The plans form part of commitments made by the Council in response to last year’s Citizen’s Assembly on Climate Change, which involved people aged 16 and over.

Announced on the City Council’s website, the aim of the summit is “to co-design a platform with young climate action leaders to engage in discussion about their future, identify actions young people themselves can take, and look at how they can use their influence to find city-wide solutions to the global climate emergency.”

The summit is expected to include presentations from experts, workshops and Q&A sessions, with young Oxford residents being invited to contribute to ideas about the specific focus of the event. The statement on the Council’s website added, “The Youth Climate Summit aims to give young people a platform to discuss the issues, access to expert knowledge, and the opportunity to make their voices heard to policy makers, businesses and organisations in the city.”

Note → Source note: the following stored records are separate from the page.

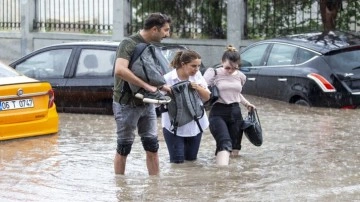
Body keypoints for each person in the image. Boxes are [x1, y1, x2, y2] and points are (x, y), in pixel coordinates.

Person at [112, 13, 171, 175]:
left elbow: (149, 73)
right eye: (165, 30)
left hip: (147, 103)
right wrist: (147, 86)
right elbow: (120, 70)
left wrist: (163, 86)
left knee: (152, 146)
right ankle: (121, 190)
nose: (167, 34)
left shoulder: (152, 46)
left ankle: (154, 188)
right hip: (126, 104)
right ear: (154, 29)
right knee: (124, 147)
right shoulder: (128, 43)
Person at [203, 45, 256, 166]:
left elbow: (237, 94)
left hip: (235, 112)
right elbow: (202, 89)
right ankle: (222, 175)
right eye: (227, 68)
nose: (230, 71)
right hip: (218, 112)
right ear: (222, 62)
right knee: (224, 143)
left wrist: (247, 104)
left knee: (235, 149)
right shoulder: (213, 73)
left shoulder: (241, 76)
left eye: (234, 68)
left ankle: (232, 180)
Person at [161, 50, 210, 163]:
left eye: (198, 66)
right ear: (183, 64)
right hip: (173, 127)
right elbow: (156, 102)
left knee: (191, 162)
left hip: (196, 125)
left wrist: (197, 87)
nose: (196, 69)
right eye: (193, 66)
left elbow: (207, 97)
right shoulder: (167, 79)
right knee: (177, 162)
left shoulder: (197, 76)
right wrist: (169, 92)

The Council hopes to engage with young people from across the city, including those who have already been involved in student-led action and those who have not. Oxford City Council (OCC) expects the summit to take place in November, around the time when COP26 was expected to take place in Glasgow.

Because of the COVID-19 pandemic, this pivotal meeting of world governments has been postponed until 2021. Organisers of the youth summit said that a physical event would not be possible this year, though rather than delaying a summit, they hope to host an online meeting instead.

The Council’s statement added that it hoped to include international voices in the summit, potentially through international aid organisations.

Councillor Tom Hayes, the City Council’s Deputy Leader and Cabinet Member for Zero Carbon Oxford, said “Climate breakdown can feel big, global, and overwhelming. Young people who will be most affected
by our climate crisis can particularly feel disempowered. We want Oxford’s younger citizens to take matters into their own hands, tell us how they want us to run their summit, and use the summit to share ideas and come up with fixes.”

“We want Oxford’s younger people to feel more confident having climate conversations with older generations and asking for urgent action which protects them from the brunt of a changing climate.”

Hayes added, “The United Nations may have needed to postpone their pivotal climate summit, but there can be no putting off the urgent need for climate action in 2020. The science tells us emissions must peak this year if we want to limit warming to 1.5 degrees Celsius. Around the time that world leaders would have gathered in Glasgow this year to combat climate change, Oxford’s youth will unite to make a difference.”

The summit will take place a year after the release of a report from the original Oxford Citizens Assembly on Climate Change, which took place in the autumn of 2019. The Assembly determined that Oxford should aim to achieve net-zero carbon sooner than its target of 2050, and that enhanced
biodiversity would be central to the overall vision of a future sustainable Oxford.

In 2019, Oxford witnessed some of the largest student strikes for the climate of any UK city, inspired by the Swedish environmental activist Greta Thunberg. In February 2019, close to 2,000 school children and students participated in a climate strike and march from Bonn Square, demanding
urgent action from the UK Government to urgently address the climate and ecological emergency.

In response, Oxford Youth Strike said “The Oxford branch of the UK Student Climate Network (OxUKSCN) —also known as Oxford Youth Strike— thanks Oxford City Council for its engagement with its youth climate activists, and for the opportunity this summit affords us. Oxford is an international city, with partners across Europe, and as far as South America and Palestine; the Climate Crisis is an international, intersectional, and terrifying issue. We welcome any attempt to work with those most affected by the Climate Crisis and to make Oxford a greener place.”

OxUSCN added, “Given the lack of action across the world since the Paris Agreement, it is encouraging that Oxford’s legislators are breaking ground, being proactive, and engaging with us and other local climate groups in a first step towards change. With the aim of getting the most out of this summit, OxUKSCN will be communicating with Oxford City Council over the coming weeks and months, every second of which counts in our fight. We hope that this summit will result in continued engagement from the Council with grassroots movements like ours, and that similar events will be held in the future.”

This article was updated at 08:56 on 24/07/20, with a response from OxUKSCN.